Have only done a ~5 mile shakedown ride on it, looking forward to doing a decent long ride over the weekend. But so far I'm thrilled!



[edit: updated w/ new picture link because PhotoBucket sucks.]


----------



## Oxtox (Aug 16, 2006)

looks good, interesting color.

not red, white, black...


----------



## Opus51569 (Jul 21, 2009)

Oxtox said:


> looks good, interesting color.
> 
> not red, white, black...


kinda looks like all three mixed together, actually...


----------



## acckids (Jan 2, 2003)

Take a picture in natural light.


----------



## Bob Ross (Apr 18, 2006)

acckids said:


> Take a picture in natural light.


LOL! Yeah, everything in that hallway winds up looking like death warmed over.


----------



## Bob Ross (Apr 18, 2006)

Picture in natural light, as per request:


----------



## acckids (Jan 2, 2003)

Much better. I never knew what the big deal was about Sachs but then I saw one in person at the Indy handbuilt show. The proportions were right. The detail was great. It was my favorite of the entire show even though there was a lot of great builders.


----------



## stanseven (Nov 9, 2011)

Curious.

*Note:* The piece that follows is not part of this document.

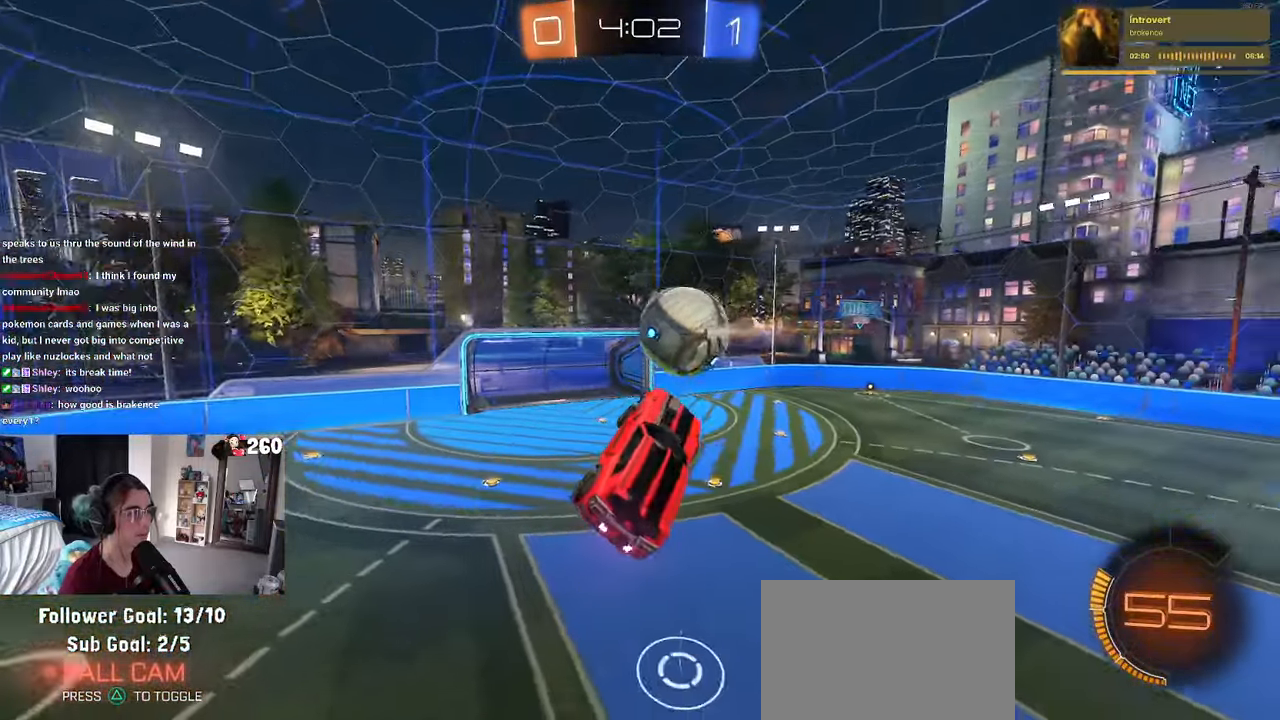
{"buttons": [], "left_stick": "down-left", "right_stick": "center", "events": [[67, "left_stick", "up-left"], [333, "SQUARE", "down"], [383, "left_stick", "left"], [467, "SQUARE", "up"], [500, "left_stick", "down-left"]]}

How long was your wait?


----------



## Bob Ross (Apr 18, 2006)

stanseven said:


> Curious. How long was your wait?


http://forums.roadbikereview.com/bikes-frames-forks/way-yay-ting-harrrrrrrr-dest-part-115520.html


----------



## acckids (Jan 2, 2003)

Sachs was only off 2.5 years on the estimated time of delivery. Talk about patience. Maybe I should put down a deposit for my kids so they can enjoy it for a lifetime. 

Like fine wine. Enjoy.


----------



## orbeamike (Nov 20, 2004)

The color looks similar to mine "Rose Gold". Only 41 years apart, enjoy your new Sachs!


----------



## rgordin (Oct 22, 2010)

Congratulations on your Sachs, though I do not think your "sunlight" photo does it justice. In any event, the ride is the reward.

Orbeamike: Love your classic. Was it repainted?


----------



## Bob Ross (Apr 18, 2006)

rgordin said:


> I do not think your "sunlight" photo does it justice.


I'm starting to think my iPhone camera doesn't do _anything_ justice!

Here's a couple more, just in case I'm wrong about that:


----------